MONTCLARION NEWSPAPER – May 1, 2009
MONTCLAIR MAY NOT BE MAYBERRY, but it sure can be sweet. Take the Lion’s Club Restaurant Walk last week. On a balmy spring evening, the town turned out for its first-ever progressive dinner.
Local restaurants offered food and drink, the Boy Scouts kept the streets tidy and acted as guides and the moms, dads and kids at Montera Middle School provided the music. When the evening was over, the Lions Club earned about $10,000 for charity.
But more importantly, the town came together at a time when there hasn’t been all that much to celebrate. For a few fleeting hours, there was innocence in Oakland — a goodness derived from working and playing together for a common goal.
Thank you to everyone who worked on this event. You did more than you realize to boost our spirits.
E-MAIL BAG: The fur has been flying in the wake of last week’s column on unruly dogs and leash laws.
Reader Barry Ress says he’s been avoiding the Shepherd Canyon trail because it’s turned into a dog run. “Jean Quan’s office promised to get the signs updated over a year ago,” he writes, “but nothing happens.”
Reader Murray Schlussel and his wife walk the path to the Sunday farmers market and back. He makes a mental note of the number of dogs in violation of the leash laws, and it’s upward of 75 percent. “I will not assume that these owners never finished enough schoolin
to be able to interpret the words on the prominent signs on both ends of the path that dogs must be on leashes,” he writes.Several more disgruntled readers have suggested the City help balance the budget by enforcing the dog laws in Montclair. Yet Oakland can hardly process its parking tickets, let alone dog leash fines.

Dataset records:
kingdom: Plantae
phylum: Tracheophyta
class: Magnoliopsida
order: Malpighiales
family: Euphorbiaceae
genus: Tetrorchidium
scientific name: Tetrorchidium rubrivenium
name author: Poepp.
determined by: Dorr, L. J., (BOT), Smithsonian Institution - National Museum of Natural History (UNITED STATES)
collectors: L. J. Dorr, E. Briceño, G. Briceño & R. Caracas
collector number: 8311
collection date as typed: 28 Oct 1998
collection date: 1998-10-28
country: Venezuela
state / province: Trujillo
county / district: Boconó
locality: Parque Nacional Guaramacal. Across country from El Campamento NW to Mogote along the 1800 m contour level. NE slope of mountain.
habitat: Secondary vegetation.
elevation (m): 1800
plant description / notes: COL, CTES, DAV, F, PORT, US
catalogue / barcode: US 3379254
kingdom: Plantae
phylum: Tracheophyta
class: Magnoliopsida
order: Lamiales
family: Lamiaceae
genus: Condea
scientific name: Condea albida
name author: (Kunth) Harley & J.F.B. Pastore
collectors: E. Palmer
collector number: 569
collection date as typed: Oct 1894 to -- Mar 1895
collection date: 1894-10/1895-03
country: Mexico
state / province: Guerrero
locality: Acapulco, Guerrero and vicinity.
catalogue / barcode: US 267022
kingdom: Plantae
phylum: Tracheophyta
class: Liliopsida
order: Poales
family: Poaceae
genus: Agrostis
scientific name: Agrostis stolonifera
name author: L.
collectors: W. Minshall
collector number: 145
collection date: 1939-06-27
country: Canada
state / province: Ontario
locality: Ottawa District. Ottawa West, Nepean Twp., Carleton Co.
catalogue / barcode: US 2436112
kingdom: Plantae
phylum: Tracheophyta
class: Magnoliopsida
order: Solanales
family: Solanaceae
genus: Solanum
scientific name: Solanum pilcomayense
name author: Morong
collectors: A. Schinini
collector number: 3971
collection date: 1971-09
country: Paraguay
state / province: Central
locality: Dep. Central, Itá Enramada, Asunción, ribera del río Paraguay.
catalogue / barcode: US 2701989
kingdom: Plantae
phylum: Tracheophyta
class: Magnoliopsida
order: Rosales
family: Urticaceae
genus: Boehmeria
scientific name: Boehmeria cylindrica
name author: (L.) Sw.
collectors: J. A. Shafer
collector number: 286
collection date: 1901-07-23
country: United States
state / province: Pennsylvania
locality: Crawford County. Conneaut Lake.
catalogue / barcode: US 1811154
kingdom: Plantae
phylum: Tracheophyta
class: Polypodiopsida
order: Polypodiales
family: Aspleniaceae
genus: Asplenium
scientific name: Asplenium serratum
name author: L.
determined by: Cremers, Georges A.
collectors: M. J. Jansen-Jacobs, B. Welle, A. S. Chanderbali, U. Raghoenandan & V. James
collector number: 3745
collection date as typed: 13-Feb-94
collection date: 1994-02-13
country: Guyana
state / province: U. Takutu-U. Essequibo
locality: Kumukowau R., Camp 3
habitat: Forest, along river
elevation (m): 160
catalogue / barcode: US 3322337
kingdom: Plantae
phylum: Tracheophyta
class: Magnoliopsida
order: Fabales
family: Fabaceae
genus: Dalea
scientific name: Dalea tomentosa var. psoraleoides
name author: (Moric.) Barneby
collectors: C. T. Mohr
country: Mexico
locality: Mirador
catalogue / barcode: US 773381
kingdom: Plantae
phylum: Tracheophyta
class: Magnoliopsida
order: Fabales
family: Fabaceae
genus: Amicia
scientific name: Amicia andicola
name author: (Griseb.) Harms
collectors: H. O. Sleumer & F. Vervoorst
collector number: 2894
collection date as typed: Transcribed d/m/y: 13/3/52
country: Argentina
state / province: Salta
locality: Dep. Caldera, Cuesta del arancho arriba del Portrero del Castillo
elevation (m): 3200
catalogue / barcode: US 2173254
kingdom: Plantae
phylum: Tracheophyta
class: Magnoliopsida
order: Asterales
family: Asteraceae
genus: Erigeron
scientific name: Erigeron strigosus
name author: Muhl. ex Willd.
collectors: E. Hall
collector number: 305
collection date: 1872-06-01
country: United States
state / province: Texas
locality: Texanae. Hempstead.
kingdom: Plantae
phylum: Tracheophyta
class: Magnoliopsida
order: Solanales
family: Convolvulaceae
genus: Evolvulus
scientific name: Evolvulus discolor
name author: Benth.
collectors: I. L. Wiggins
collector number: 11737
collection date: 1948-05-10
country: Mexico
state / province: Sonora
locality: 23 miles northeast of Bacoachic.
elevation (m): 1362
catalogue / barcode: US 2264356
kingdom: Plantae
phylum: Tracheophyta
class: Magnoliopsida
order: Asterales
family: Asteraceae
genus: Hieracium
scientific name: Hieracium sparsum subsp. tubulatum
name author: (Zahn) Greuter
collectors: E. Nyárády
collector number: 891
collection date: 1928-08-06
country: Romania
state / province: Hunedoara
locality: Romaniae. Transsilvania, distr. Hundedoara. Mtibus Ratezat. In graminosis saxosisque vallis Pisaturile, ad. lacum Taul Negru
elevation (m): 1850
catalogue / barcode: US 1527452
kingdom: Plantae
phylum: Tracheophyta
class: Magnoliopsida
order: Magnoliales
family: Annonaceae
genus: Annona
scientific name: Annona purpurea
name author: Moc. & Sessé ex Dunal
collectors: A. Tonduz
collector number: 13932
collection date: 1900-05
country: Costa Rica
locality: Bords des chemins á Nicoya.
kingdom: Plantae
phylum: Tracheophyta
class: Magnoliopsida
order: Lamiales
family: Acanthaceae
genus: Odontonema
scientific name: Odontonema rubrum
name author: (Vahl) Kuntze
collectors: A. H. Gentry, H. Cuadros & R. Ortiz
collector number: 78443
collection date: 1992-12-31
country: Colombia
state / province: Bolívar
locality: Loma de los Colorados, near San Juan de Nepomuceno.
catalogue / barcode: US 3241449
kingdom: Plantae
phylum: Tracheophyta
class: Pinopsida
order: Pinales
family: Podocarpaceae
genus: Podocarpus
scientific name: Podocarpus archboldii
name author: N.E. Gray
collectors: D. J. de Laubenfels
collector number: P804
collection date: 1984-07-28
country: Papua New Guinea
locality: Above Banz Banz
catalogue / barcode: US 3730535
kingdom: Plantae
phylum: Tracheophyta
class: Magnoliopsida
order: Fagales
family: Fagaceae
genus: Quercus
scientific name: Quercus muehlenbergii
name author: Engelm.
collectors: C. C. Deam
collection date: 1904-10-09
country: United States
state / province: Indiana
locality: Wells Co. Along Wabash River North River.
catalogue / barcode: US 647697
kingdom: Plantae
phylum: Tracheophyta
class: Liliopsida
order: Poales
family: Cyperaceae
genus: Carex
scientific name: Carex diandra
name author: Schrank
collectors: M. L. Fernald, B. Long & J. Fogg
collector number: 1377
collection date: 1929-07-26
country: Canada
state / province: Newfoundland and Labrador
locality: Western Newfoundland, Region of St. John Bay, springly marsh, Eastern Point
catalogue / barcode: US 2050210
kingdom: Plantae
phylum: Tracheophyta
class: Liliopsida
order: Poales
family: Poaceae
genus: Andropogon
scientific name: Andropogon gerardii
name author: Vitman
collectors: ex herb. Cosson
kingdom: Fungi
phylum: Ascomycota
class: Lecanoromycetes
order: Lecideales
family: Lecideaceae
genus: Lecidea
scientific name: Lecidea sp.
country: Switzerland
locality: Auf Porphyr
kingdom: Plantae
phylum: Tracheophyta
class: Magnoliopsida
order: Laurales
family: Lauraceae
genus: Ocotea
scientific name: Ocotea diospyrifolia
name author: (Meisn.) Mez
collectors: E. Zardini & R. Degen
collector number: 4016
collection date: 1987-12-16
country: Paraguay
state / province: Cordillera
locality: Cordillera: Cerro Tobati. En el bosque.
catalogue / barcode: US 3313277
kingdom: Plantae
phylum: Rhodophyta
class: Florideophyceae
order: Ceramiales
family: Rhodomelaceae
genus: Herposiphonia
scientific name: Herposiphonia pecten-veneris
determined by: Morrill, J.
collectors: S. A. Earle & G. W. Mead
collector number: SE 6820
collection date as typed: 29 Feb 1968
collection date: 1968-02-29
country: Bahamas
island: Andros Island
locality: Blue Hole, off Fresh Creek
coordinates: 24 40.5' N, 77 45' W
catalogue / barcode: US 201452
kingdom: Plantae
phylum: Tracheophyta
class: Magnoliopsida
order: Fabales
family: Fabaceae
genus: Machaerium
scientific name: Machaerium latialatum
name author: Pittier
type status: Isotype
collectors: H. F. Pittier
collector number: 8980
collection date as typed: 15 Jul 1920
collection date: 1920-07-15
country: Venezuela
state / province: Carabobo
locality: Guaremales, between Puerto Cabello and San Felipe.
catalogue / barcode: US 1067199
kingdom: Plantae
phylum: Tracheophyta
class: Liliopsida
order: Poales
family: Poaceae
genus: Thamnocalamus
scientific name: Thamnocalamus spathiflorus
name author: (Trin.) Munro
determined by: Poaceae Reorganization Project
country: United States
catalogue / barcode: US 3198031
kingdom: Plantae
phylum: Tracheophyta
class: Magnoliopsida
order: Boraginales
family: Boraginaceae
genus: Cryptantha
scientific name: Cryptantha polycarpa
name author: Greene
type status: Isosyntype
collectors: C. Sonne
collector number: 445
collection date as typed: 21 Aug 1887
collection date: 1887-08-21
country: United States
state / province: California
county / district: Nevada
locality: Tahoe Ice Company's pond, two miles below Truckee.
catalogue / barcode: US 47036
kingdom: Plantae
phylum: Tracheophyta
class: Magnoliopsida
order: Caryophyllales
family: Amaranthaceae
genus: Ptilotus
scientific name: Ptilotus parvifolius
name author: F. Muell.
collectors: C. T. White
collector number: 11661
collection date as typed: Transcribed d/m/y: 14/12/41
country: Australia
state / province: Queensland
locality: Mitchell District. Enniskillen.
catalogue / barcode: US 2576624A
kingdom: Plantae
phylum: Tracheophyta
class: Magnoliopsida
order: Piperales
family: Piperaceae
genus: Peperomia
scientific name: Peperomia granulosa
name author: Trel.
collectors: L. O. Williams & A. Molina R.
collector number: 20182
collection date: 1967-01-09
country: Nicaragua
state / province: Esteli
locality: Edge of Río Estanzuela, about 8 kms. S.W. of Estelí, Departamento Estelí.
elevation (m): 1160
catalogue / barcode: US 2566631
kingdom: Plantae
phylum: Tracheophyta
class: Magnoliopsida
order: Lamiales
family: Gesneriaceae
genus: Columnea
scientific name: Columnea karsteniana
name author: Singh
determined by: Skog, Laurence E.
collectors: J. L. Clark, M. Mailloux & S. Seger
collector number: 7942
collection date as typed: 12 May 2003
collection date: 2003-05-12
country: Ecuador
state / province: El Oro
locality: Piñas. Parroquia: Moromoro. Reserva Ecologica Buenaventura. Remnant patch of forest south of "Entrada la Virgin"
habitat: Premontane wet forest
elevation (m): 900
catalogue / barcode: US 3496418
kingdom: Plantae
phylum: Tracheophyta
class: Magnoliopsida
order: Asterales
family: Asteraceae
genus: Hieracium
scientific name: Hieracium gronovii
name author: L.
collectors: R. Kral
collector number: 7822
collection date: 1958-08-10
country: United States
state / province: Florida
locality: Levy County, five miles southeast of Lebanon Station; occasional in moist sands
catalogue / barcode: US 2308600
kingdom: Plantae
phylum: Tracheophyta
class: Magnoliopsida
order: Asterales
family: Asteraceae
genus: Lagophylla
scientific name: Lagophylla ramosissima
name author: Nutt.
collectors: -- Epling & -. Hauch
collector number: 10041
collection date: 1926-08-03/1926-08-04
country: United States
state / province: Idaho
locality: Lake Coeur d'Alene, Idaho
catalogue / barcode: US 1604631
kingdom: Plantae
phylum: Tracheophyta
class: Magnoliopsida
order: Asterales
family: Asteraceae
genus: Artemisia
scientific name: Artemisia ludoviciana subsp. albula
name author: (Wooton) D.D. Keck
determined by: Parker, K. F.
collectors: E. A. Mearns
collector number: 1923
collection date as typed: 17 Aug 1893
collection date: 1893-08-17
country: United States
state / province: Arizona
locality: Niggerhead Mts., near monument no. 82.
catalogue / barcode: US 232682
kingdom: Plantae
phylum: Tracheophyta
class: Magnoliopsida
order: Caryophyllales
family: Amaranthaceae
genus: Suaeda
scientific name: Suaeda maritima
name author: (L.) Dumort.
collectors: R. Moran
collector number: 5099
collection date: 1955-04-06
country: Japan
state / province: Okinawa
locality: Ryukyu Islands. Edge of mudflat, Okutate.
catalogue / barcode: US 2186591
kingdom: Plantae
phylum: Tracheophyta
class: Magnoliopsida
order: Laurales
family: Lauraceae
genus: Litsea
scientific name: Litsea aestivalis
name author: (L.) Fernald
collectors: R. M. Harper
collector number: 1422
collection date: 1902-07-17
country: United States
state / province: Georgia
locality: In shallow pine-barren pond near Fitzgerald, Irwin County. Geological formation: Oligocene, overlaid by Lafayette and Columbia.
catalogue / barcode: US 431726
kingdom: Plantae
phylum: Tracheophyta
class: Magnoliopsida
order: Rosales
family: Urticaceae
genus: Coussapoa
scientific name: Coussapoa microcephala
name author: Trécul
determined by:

§ **Instructions to follow**: List every person named in the Montclarion column.

§ **Exercise answer**:
Barry Ress
Jean Quan
Murray Schlussel